Sparking creativity
Published 7:00 am Friday, August 15, 2014
Getting older sucks, as in sucks all the fun out of life.
Our carefree youth, now burdened with responsibility and weighted down by careful consideration for tomorrow, is fleeting.
As we keep aging, suddenly the things we romanticized in our youth become reasoned as childish naiveté.
Remember pursuing interests just for the thrill of it?
Our dreams are now blending in with our day-to-day activities. Our excitement becomes a little lackluster. We have earned our good judgment through our experiences.
Then in our derived wisdom, we stop allowing for mistakes, the same mistakes that are so necessary in sparking creativity.
At this rate, how will anything ever be fun again?
(I hope you’re reading my tone.)
I have this belief that if you think about any thing too long, and too often – analyzing everything you know about it – ultimately, you disassemble it. It becomes it’s undoing. And even though it still exists afterwards, it’s not the same.

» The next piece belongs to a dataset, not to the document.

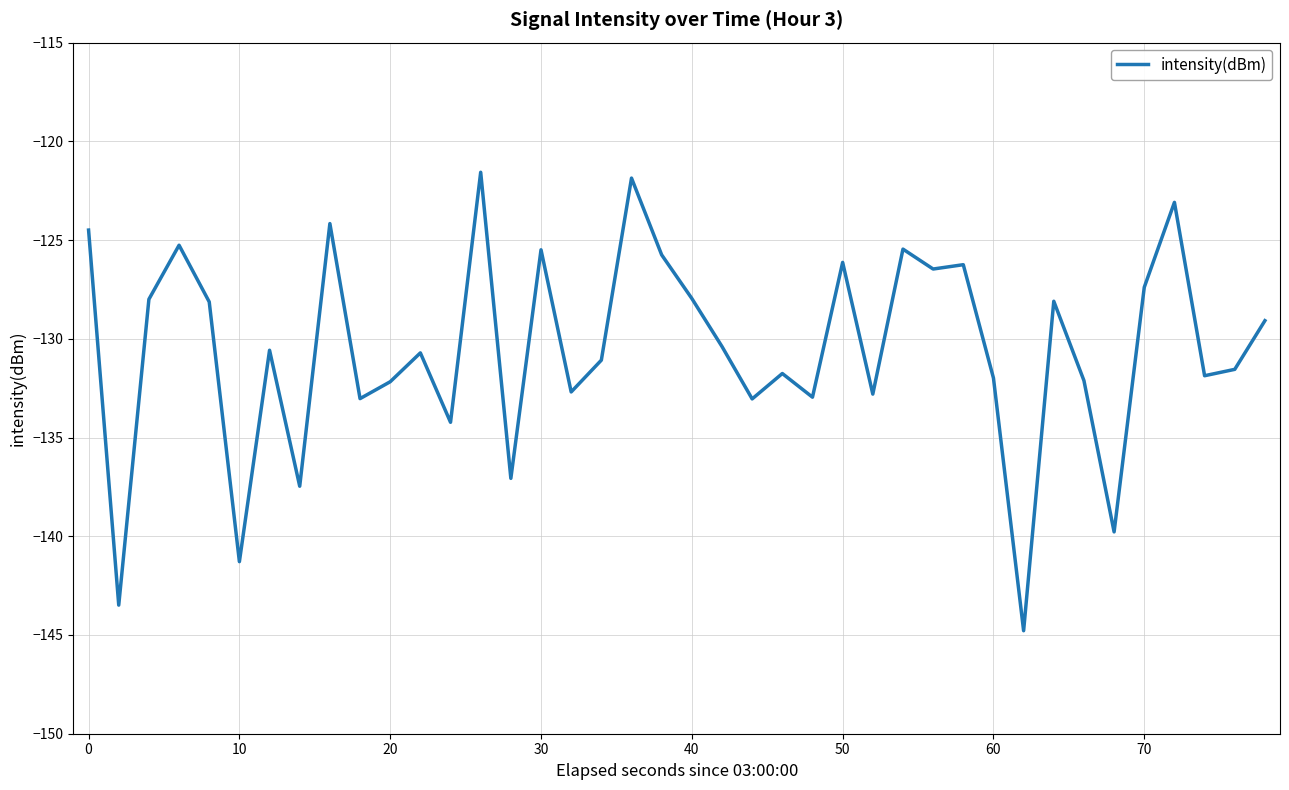

What is the smallest value displayed?

-144.8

As a kid, I used to take stuff apart to break down its inner-workings, to understand it from the inside out. Bicycles, radios, you name it… nothing was safe. I craved knowledge. I desired creativity by means of the formula used to create it. However, Pablo Picasso once said, “The chief enemy of creativity is common sense.”
Somehow our thirst for knowledge on our way to adulthood has a way of extinguishing the fire of our youth. As if you’ve begun pulling something apart to see its inner-workings, not realizing what you’re doing, and right in the very middle, right when you finally begin to understand how it works, you realize part of it’s excitement was it’s mystery.
Perhaps it’s best not to think about things too much. Find joy in every moment you have. Those little things we tend to overlook in haste of adulthood are the fuels to keeping our youth even in our old age.
My advice to you, “Reignite the fire.”